Atena apareceu no batente da porta com um jarro de flores brancas na mão. Ela parecia aflita.
— Você ainda prefere branca?
— Tanto faz.
— Eu acho que eu vou nessa — Reyna pegou a bolsa da poltrona e a posicionou no ombro — Até mais Atena.
— Te vejo à noite? — Annabeth apertou os dedos contra a cintura.
— Claro — Rachel respondeu.
Atena sorriu quando as garotas saíram. Ainda segurava as flores na mão. — Fico feliz que convidou suas amigas — ela disse — Reyna é realmente uma ótima garota.

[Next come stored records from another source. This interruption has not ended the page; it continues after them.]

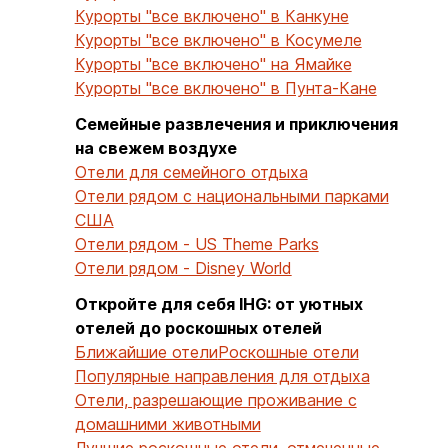
Курорты "все включено" в Канкуне
Курорты "все включено" в Косумеле
Курорты "все включено" на Ямайке
Курорты "все включено" в Пунта-Кане
Семейные развлечения и приключения
на свежем воздухе
Отели для семейного отдыха
Отели рядом с национальными парками
США
Отели рядом - US Theme Parks
Отели рядом - Disney World
Откройте для себя IHG: от уютных
отелей до роскошных отелей
Ближайшие отели
Роскошные отели
Популярные направления для отдыха
Отели, разрешающие проживание с
домашними животными
Лучшие роскошные отели, отмеченные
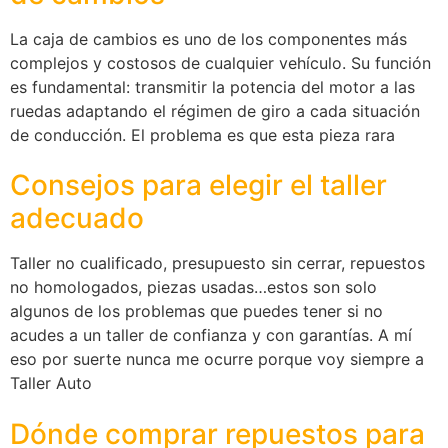
La caja de cambios es uno de los componentes más
complejos y costosos de cualquier vehículo. Su función
es fundamental: transmitir la potencia del motor a las
ruedas adaptando el régimen de giro a cada situación
de conducción. El problema es que esta pieza rara
Consejos para elegir el taller
adecuado
Taller no cualificado, presupuesto sin cerrar, repuestos
no homologados, piezas usadas…estos son solo
algunos de los problemas que puedes tener si no
acudes a un taller de confianza y con garantías. A mí
eso por suerte nunca me ocurre porque voy siempre a
Taller Auto
Dónde comprar repuestos para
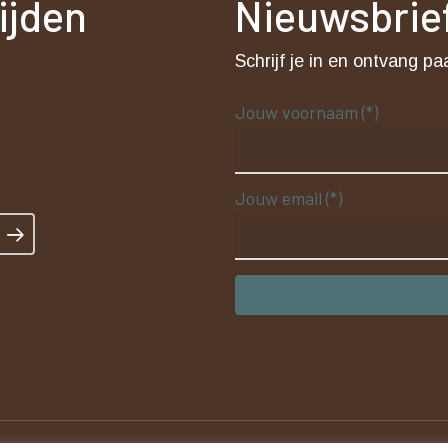
rijden
Nieuwsbrie
t
Schrijf je in en ontvang pa
Jouw voornaam (*)
Jouw email (*)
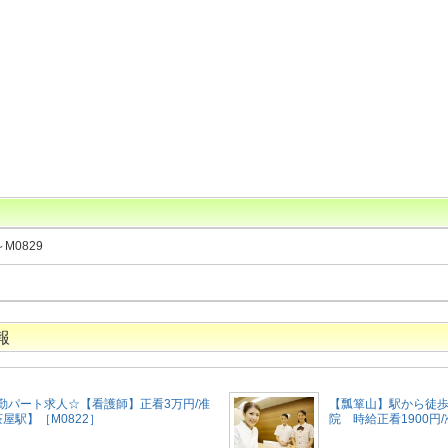
～M0829
報
勤パート求人☆【看護師】正看3万円/准
【瓢箪山】駅から徒歩
屋駅】［M0822］
院 時給正看1900円/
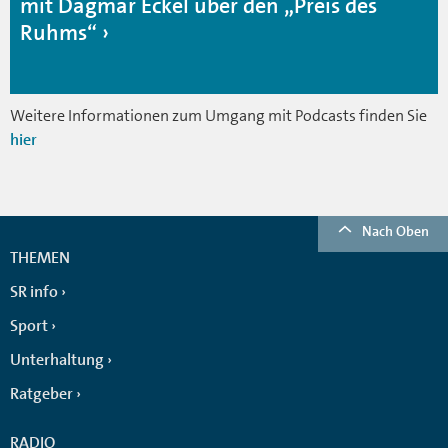
mit Dagmar Eckel über den „Preis des
Ruhms“
Weitere Informationen zum Umgang mit Podcasts finden Sie
hier
Nach Oben
THEMEN
SR info
Sport
Unterhaltung
Ratgeber
RADIO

— Tudo bem, mãe — Annabeth se sentou na cadeira da escrivaninha abrindo a caixa de e-mail do computador — Convidei Thalia Grace também, mas não acho que ela venha.
Annabeth olhou para trás, mas Atena já tinha saído. Um bip tocou indicando um novo e-mail.
Sabe o que acontece quando se tranca algumas lagostas ex-amigas em uma festa de arrombar? Elas começam a comer umas as outras.